CARA MENGERJAKAN:
Salin ulang seluruh entri di bawah ini baris demi baris tanpa perubahan apa pun. Jangan sertakan gambarnya dalam jawaban Anda.

####################

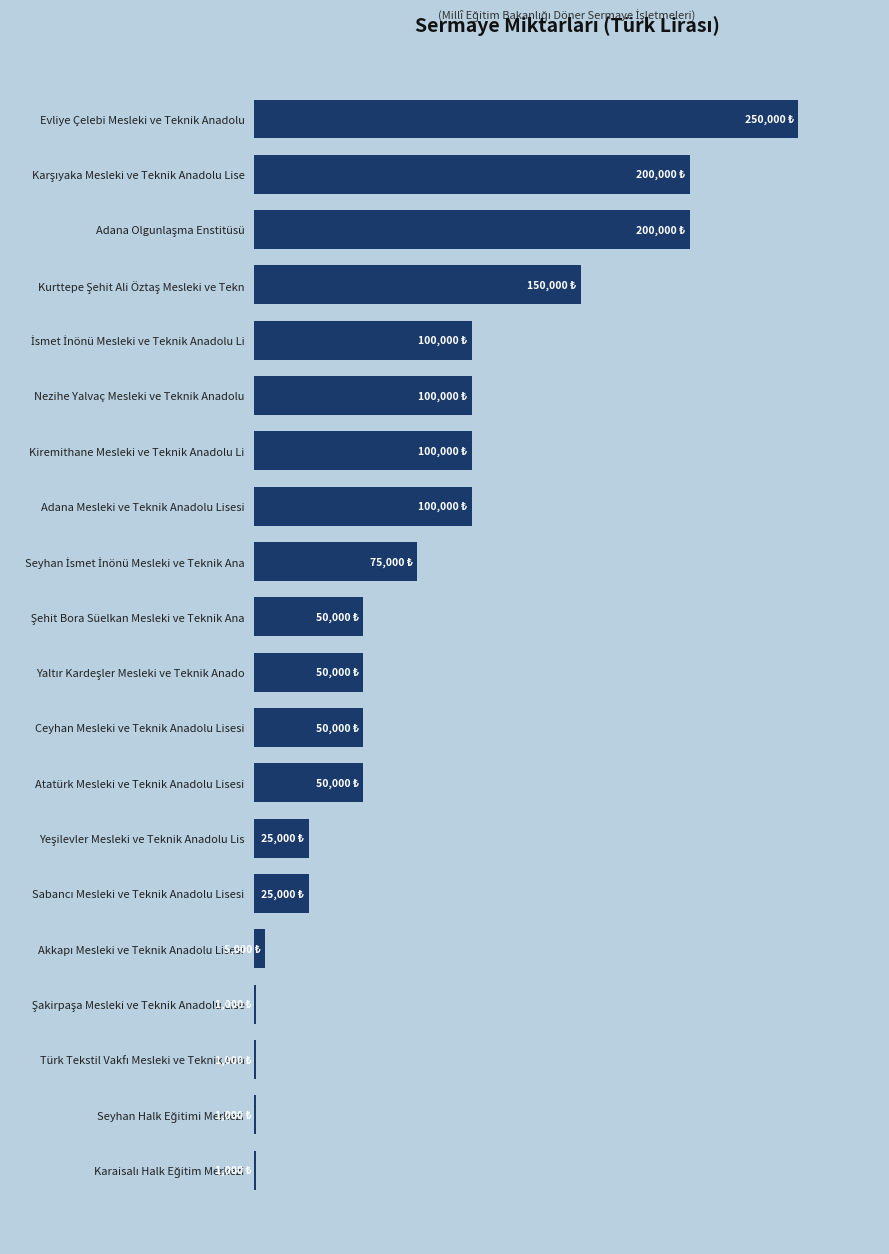

Are the bars horizontal?

Yes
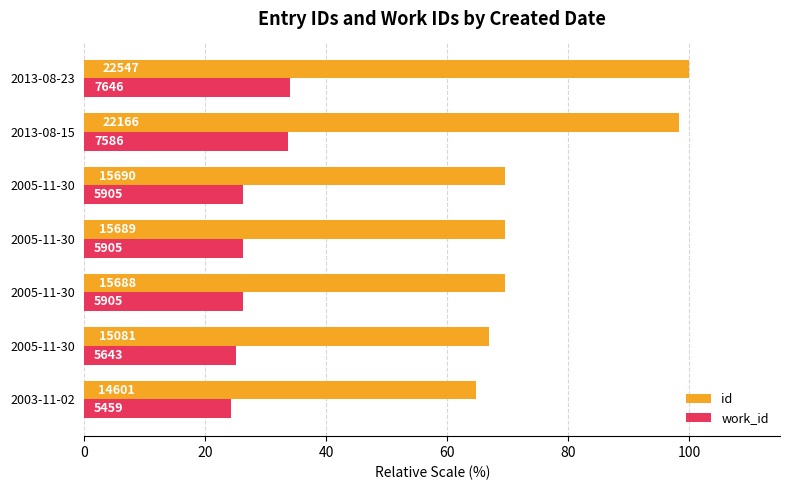

Reading left to right, extract all data points from this chart.

id: 64.8	66.9	69.6	69.6	69.6	98.3	100.0
work_id: 24.2	25.0	26.2	26.2	26.2	33.6	33.9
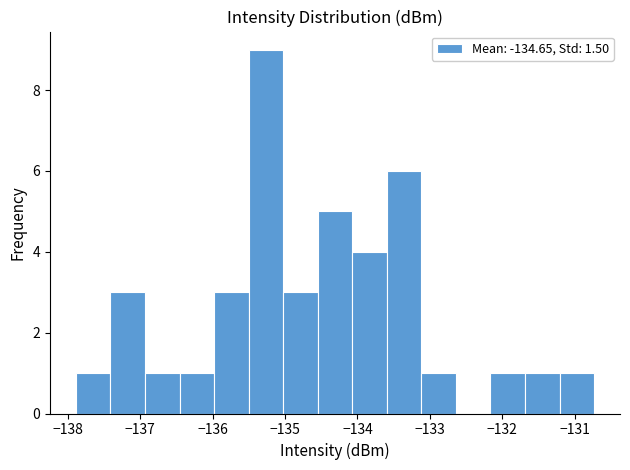

How tall is the bar that spans -131.2 to -130.7 on the x-axis? Neither the bar edges nor the heights are printed on the chart, so give them approximately, as read against the axes.

1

####################

JAWABAN ANDA:
Are the bars horizontal?

Yes

Reading left to right, extract all data points from this chart.

id: 64.8	66.9	69.6	69.6	69.6	98.3	100.0
work_id: 24.2	25.0	26.2	26.2	26.2	33.6	33.9

How tall is the bar that spans -131.2 to -130.7 on the x-axis? Neither the bar edges nor the heights are printed on the chart, so give them approximately, as read against the axes.

1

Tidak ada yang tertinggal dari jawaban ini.